This idea arose from something E. O. Wilson, the famous biologist, recently told Bill Moyers. He was essentially giving reasons that people, in this case Christians, use for not concerning themselves with the impact of human activity on the planet and other species. I hope I can lay out the argument with some clarity, separate from the rest of what Wilson was saying.
Few people would, a priori, think that there is any problem with Heaven. After all, if God rewards believers who live good lives with a trip there, it must be a good place. And though views vary about the nature of Heaven, a few facts about it can be fixed: it is eternal, it is better than life on earth, and it’s nature is not influenced by any factors on the planet.
This last point, that Heaven is not affected by life before death, needs some clarification. Certainly events that occur on Earth can have an impact on who is in Heaven, but they cannot change what the “eternal reward” of Heaven will be. That is: if I were to get in a fight, kill a man, or commit theft, that could certainly change my chances of being allowed into Heaven. But, beyond the few set actions that would bar me from entry, there is little in my life that will change the experience that is had after I entered, were I allowed to.
If you live in a giant house or a small house, drive a big car or a small car, cut down trees or plant them, none of this affects the nature of Heaven itself or your (eternal) time there. Whether you’re rich or poor, American or Polynesian, white or black, it doesn’t change you chances of getting into Heaven any more than it affects the likelihood of you sinning.
Because few of your earthly activities change your possibility of entry into Heaven, and because your time here is surely shorter than your time in Heaven, those who believe fervently in Heaven, and think they are going there, have little incentive to worry about Earth or its future.

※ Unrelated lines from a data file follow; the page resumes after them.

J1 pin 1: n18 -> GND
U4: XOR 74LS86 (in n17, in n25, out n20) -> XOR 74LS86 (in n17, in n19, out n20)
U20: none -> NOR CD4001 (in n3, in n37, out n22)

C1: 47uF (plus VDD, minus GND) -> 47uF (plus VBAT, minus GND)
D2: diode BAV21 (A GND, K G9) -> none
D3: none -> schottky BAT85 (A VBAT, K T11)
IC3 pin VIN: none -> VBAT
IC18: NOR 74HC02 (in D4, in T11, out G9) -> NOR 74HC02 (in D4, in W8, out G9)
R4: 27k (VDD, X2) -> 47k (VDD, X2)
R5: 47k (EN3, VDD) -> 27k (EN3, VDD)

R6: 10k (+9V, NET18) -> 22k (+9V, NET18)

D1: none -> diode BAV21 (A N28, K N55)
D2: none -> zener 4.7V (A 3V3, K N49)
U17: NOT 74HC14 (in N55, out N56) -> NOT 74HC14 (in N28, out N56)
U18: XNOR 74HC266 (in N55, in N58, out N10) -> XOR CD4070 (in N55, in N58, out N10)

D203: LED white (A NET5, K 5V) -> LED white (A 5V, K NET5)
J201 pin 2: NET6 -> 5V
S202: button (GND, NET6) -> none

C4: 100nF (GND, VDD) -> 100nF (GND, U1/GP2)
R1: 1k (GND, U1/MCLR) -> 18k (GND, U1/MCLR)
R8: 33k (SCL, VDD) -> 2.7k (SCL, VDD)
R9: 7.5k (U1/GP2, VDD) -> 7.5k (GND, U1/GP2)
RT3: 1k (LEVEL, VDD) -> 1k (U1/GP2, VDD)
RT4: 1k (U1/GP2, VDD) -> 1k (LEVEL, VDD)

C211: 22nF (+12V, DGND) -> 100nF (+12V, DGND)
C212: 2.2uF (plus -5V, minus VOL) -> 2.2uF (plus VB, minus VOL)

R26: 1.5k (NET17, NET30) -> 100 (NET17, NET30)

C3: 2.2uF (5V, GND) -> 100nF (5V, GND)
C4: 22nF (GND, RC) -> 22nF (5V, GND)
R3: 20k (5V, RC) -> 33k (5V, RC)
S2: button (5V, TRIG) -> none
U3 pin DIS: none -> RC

The fact that there is little incentive for most Christians to worry about the future of the planet and the environment doesn’t stop them from doing so. More and more Christians are realizing the importance of protecting the planet. Richard Cizik, a vice-president at the National Association of Evangelicals has garnered a great deal of attention in the last few years for reorienting the groups mission to include “protecting God’s creation.”
Yet the problem of Heaven no doubt persists. There are still people, be them one or one million, who take little stock of what role their methods of living have here on Earth, worrying only about making it through their time here. Perhaps this is because they are thinking too much of their eternal reward to be much concerned about the present, or perhaps they simply don’t recognize their impact.
Obviously, the problem of conservation isn’t one fought merely against Christians who believe in Heaven, but they are an important factor. Surely atheists, Muslims, Jews, Hindus, Buddhists, and Sikhs can also have a negative impact on the planet. But, their problems of conservation will have to wait for another time.
For now, I think anyone unconcerned about the future of the planet needs to take careful stock of why they don’t care, and ask if they really cannot. Further, I think those that are concerned about the future of the planet should think about what impact, positive and negative, they are having in their day-to-day life.
Surely Heaven is not the only reason people are willing to neglect the planet. Some strive to downplay their personal impact for political, economic, or social reasons. But I think religious reasons are an awfully poor reason to not be concerned about the impact of humans’ industrial and geographic expansion. Whether or not you believe in Heaven, it is a poor reason to willingly and carelessly sully the planet for future generations.